- Required work -
Take every line from the records below that includes the word "July".

- Dataset extract -
|---|

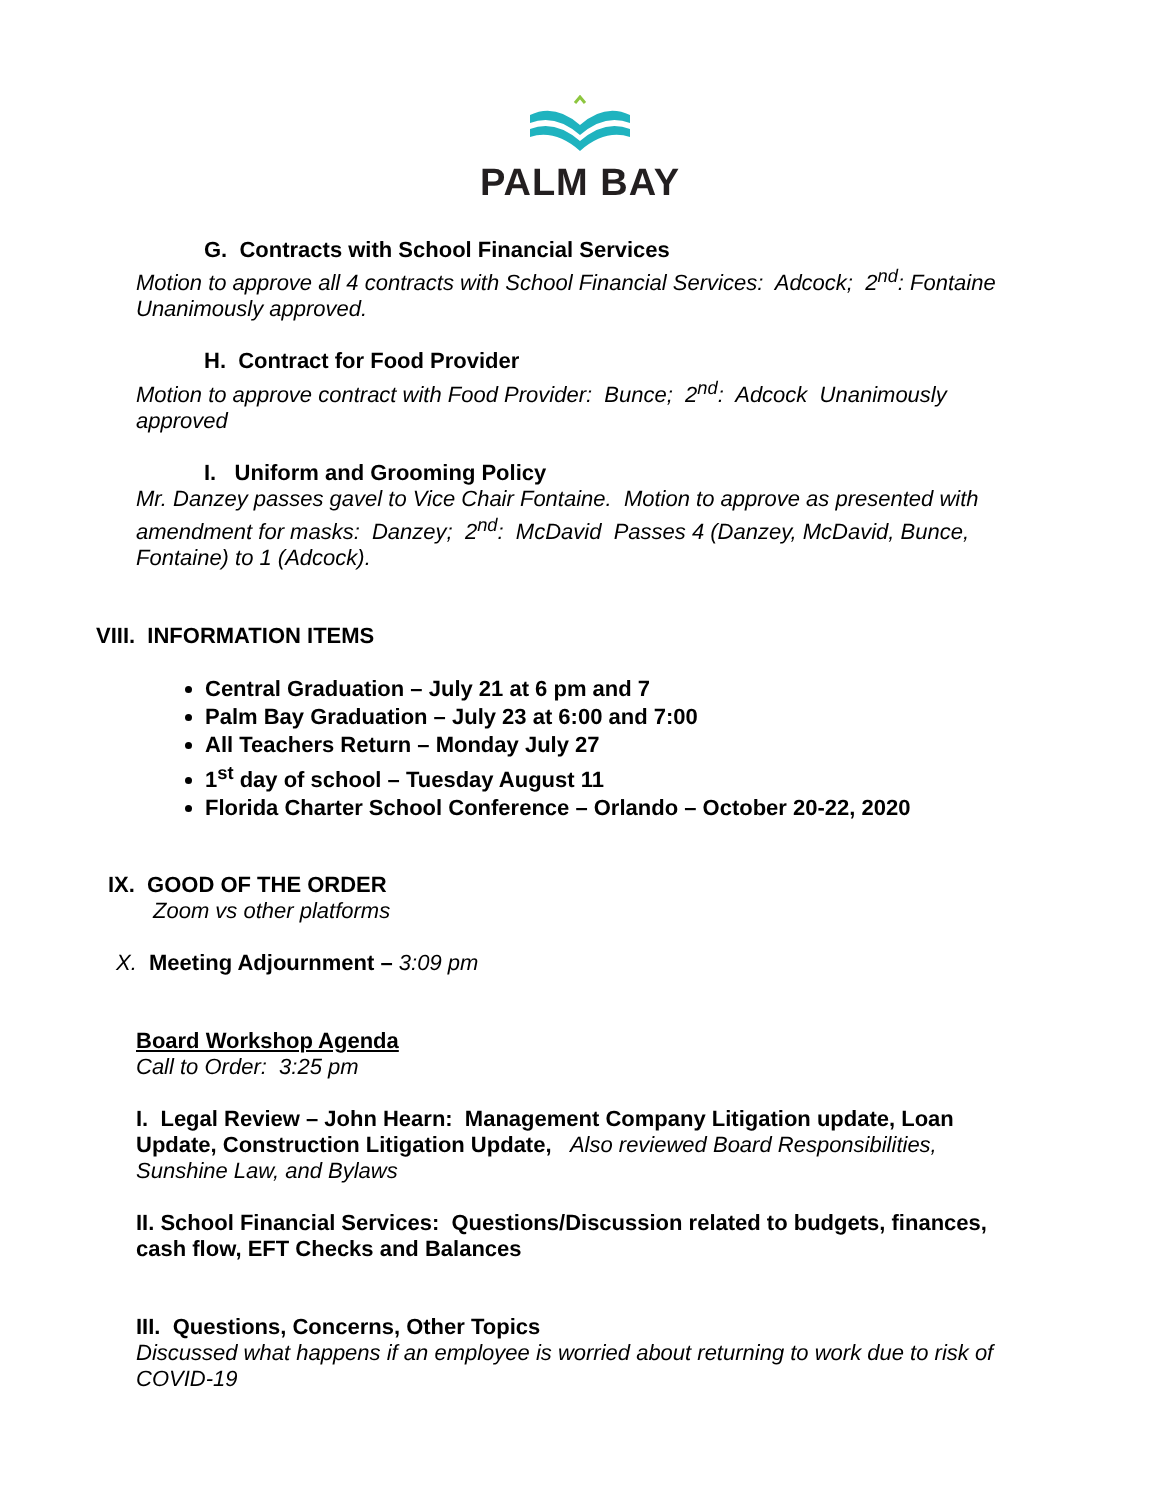PALM BAY
G. Contracts with School Financial Services
Motion to approve all 4 contracts with School Financial Services: Adcock; 2<sup>nd</sup>: Fontaine Unanimously approved.
H. Contract for Food Provider
Motion to approve contract with Food Provider: Bunce; 2<sup>nd</sup>: Adcock Unanimously approved
I. Uniform and Grooming Policy
Mr. Danzey passes gavel to Vice Chair Fontaine. Motion to approve as presented with amendment for masks: Danzey; 2<sup>nd</sup>: McDavid Passes 4 (Danzey, McDavid, Bunce, Fontaine) to 1 (Adcock).
VIII. INFORMATION ITEMS
Central Graduation – July 21 at 6 pm and 7
Palm Bay Graduation – July 23 at 6:00 and 7:00
All Teachers Return – Monday July 27
1<sup>st</sup> day of school – Tuesday August 11
Florida Charter School Conference – Orlando – October 20-22, 2020
IX. GOOD OF THE ORDER
Zoom vs other platforms
X. Meeting Adjournment – 3:09 pm
Board Workshop Agenda
Call to Order: 3:25 pm
I. Legal Review – John Hearn: Management Company Litigation update, Loan Update, Construction Litigation Update, Also reviewed Board Responsibilities, Sunshine Law, and Bylaws
II. School Financial Services: Questions/Discussion related to budgets, finances, cash flow, EFT Checks and Balances
III. Questions, Concerns, Other Topics
Discussed what happens if an employee is worried about returning to work due to risk of COVID-19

|---|

- Result below -
Central Graduation – July 21 at 6 pm and 7
Palm Bay Graduation – July 23 at 6:00 and 7:00
All Teachers Return – Monday July 27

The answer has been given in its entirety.